Un premier calcul avec CALC_MISS fournit la matrice d’impédance globale avec les couplages entre bâtiments et on peut la comparer à ce qui est obtenu pour les ouvrages considérés isolément. La deuxième utilisation de CALC_MISS permet de résoudre le problème complet en fréquentiel, avec retour en temporel par FFT inverse. La restitution sur base physique se fait avec REST_GENE_PHYS.

Résultats

Les résultats de cette étude montrent que, pour le problème des joints, des gains sont obtenus par un calcul couplé au niveau des déplacements différentiels, qui dépendent de la raideur et de la masse des structures. Nos études mettent aussi en évidence des phénomènes de couplage par le sol entre deux ouvrages, les moins massifs faisant apparaître des termes non diagonaux sur leur matrice d’impédance dont l’ordre de grandeur n’est pas négligeable.
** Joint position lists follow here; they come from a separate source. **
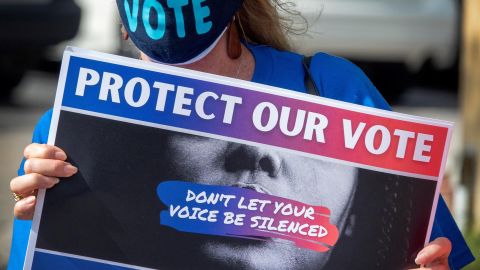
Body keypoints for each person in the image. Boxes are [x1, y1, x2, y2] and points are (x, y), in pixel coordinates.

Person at [8, 0, 474, 269]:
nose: (257, 158)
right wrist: (46, 215)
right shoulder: (67, 131)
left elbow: (436, 256)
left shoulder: (335, 90)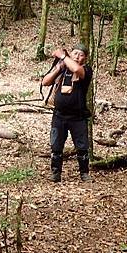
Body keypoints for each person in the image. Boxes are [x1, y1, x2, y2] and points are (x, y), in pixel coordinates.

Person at [41, 43, 93, 182]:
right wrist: (58, 68)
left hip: (78, 117)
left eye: (81, 55)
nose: (77, 57)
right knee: (56, 146)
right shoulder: (63, 69)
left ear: (85, 58)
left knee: (82, 147)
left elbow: (76, 68)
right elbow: (45, 82)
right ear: (71, 53)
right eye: (75, 53)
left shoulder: (86, 70)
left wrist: (63, 56)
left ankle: (84, 173)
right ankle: (56, 173)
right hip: (59, 116)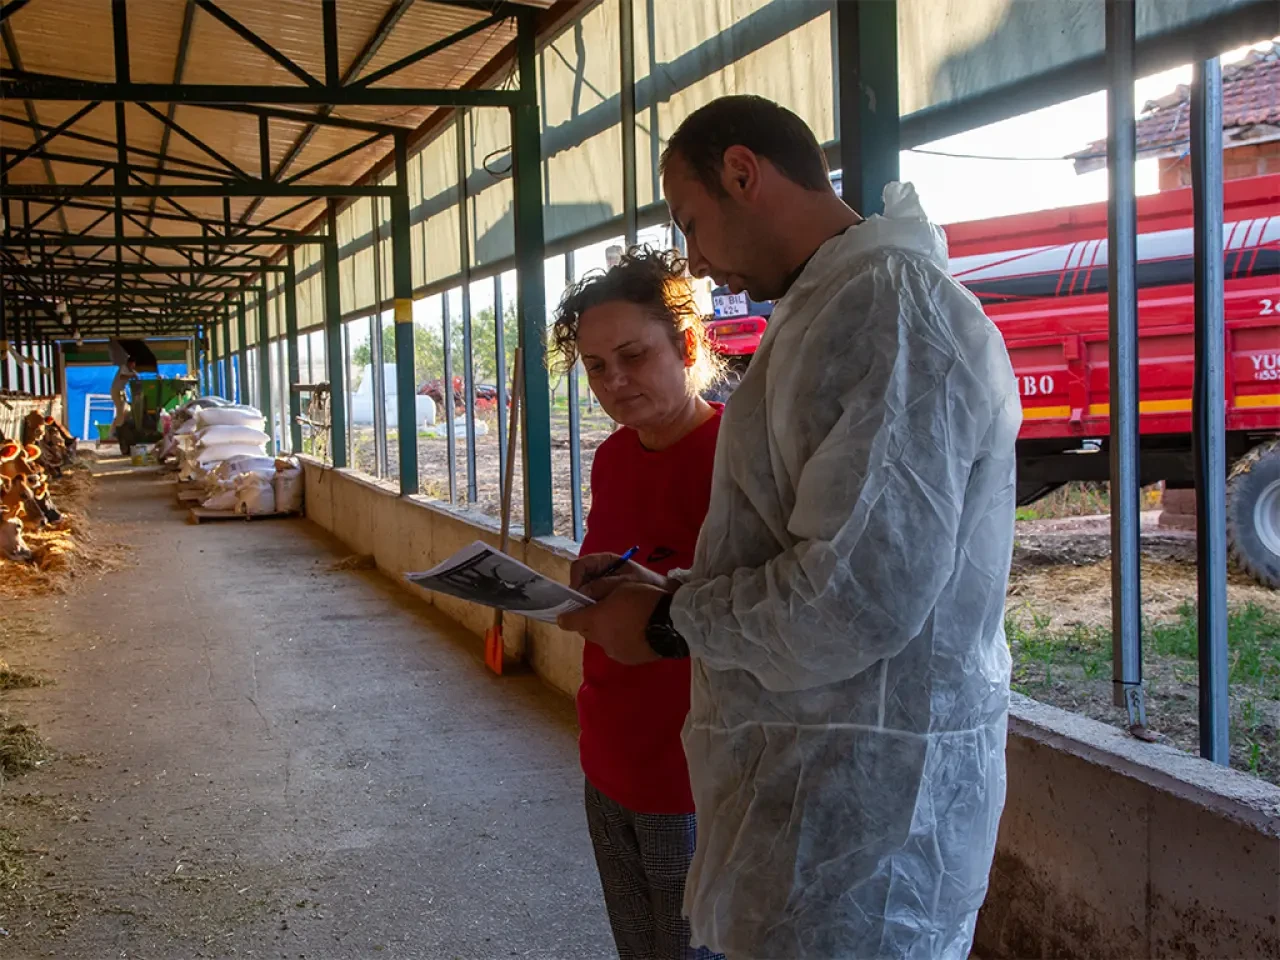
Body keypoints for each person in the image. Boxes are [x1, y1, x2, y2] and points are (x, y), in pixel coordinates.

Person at [558, 95, 1022, 959]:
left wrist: (667, 622)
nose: (694, 260)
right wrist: (677, 592)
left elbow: (854, 597)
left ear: (744, 173)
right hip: (812, 793)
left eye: (693, 224)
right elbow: (801, 550)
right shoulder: (827, 314)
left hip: (867, 821)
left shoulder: (890, 316)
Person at [551, 248, 726, 960]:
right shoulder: (614, 457)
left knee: (693, 948)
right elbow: (623, 558)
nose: (614, 381)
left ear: (685, 344)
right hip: (608, 748)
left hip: (691, 769)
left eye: (632, 355)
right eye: (595, 366)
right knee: (639, 945)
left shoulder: (738, 458)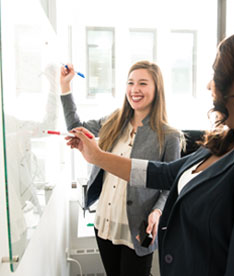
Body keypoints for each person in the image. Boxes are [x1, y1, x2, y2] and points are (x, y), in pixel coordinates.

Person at [65, 28, 234, 276]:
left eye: (217, 74)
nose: (209, 84)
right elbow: (163, 174)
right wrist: (97, 157)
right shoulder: (223, 142)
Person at [60, 60, 183, 276]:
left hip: (137, 227)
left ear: (157, 89)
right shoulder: (114, 120)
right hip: (105, 222)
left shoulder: (169, 136)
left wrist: (157, 211)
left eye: (143, 83)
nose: (135, 89)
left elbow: (170, 184)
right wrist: (65, 87)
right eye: (130, 82)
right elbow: (74, 128)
L’influence de ces termes non diagonaux n’a pas pu être quantifiée pour le moment. Une étude de sensibilité a été réalisée sur la fondation du BR, car celle-ci montrait une certaine souplesse lors des analyses sur ressorts de sol. L’ajout d’autres modes statiques au niveau de cette fondation montre que, pour l’étude des déplacements, la prise en compte d’une fondation souple avec des modes de fondation choisis n’a qu’une influence marginale. Une piste d’amélioration de la méthode consiste à prendre en compte la variabilité spatiale du signal sismique à l’échelle de l’emprise de l’îlot.